Lunchtime saw the whole crew driving over the mountains to the home of our demirci/blacksmith for a meal with his family and a surprise (for J and me) in the village of Akçaköy. Now, Akçaköy is an amazing place – on the outside it looks poor, poverty-stricken even. Photogenic in its dilapidation, it was the home of Fakir Baykurt. Born into poverty, Baykurt went on to graduate from the amazing Village Institutes and become one of the great authors and social agitators in modern Turkey. (if you don’t know about this wonderful exercise in social engineering then do, please, click on the last link) The village boasts a library and a population that reads, nine out of every ten students from this village graduate from university and all because of Fakir Baykurt.
at some point I will do a post about the village and Fakir Baykurt
But I digress – apart from the wonderful meal that we all enjoyed, there was a surprise in store for J and me. Knowing how we love and treasure old things a deal was waiting to be struck between our blacksmith who wants to please his beautiful wife and his wife who hates the 60+ year old doors in their home and us who simply adored them from the moment we first saw them. A deal was done – wife gets the doors she desires and we get the doors of our dreams for our new cabin home.
at some point this will be the external door
and this and its mate the internal doors
Back on site, tea on, we await delivery of the roofing . .
the most important bit of kit on site
roofing delivered and paid for
Sunday was amazing! Apart from the usual ongoing work, our neighbour and all-round decent guy Ramazan turned up and set about organising our midday meal. (three) Chickens in a tin, baked spuds and onions, pickles and honey for afters! Look at these pics . .
40 minutes later (and you thought your new NEFF was the bee’s knees)
the guys with the scoff
luncheon is served
When the day’s work was done, we were invited back to the home of Irfen, our blacksmith cum project manager. What a delight to eat with the family in their kitchen before retiring to the salon where all manner of social issues were discussed. There is no doubt about the extent to which ‘village folk’ have a handle on world affairs. Our hosts were desperately disappointed that we declined to spend the night – we old farts needs our pills, toothpaste and clean underwear – another time, with a bit of planning!

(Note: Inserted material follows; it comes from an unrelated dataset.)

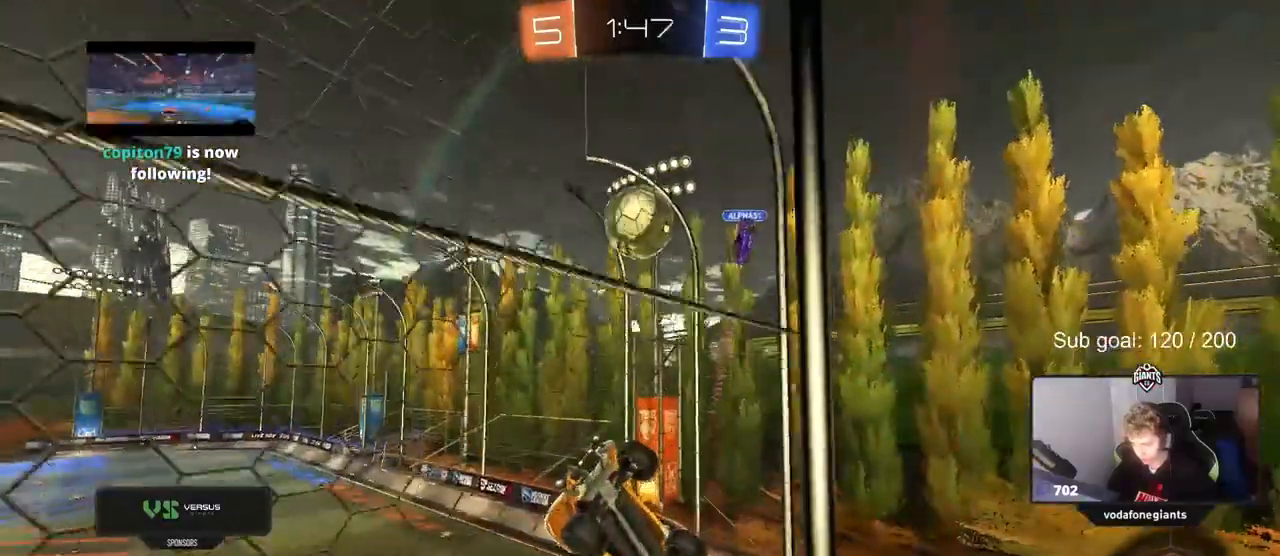
{"keys": ["d", "w"], "mouse": [], "mouse_move": "still", "events": [[217, "d", "down"], [317, "d", "up"], [400, "d", "down"]]}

Irfen’s sister (nurse), Irfen, his wife Ayşe and children, J, Mum, Dad
Thursday saw the internal metalwork completed and the carpenters moving ahead with cladding. Lunchtime we planned to take the crew to the beach pide/pizza place, When we got there we found that a young man working for the forestry had provided a meal for everyone who came to celebrate his wife’s survival as a pedestrian from an horrific road accident – he even paid for the drinks!! What an amazing place this country is. Tomorrow the car will be serviced and Thursday is MOT day – we also need to fit in a lot of mundane stuff before heading back down the ‘Rabbit Hole’. Ain’t it great!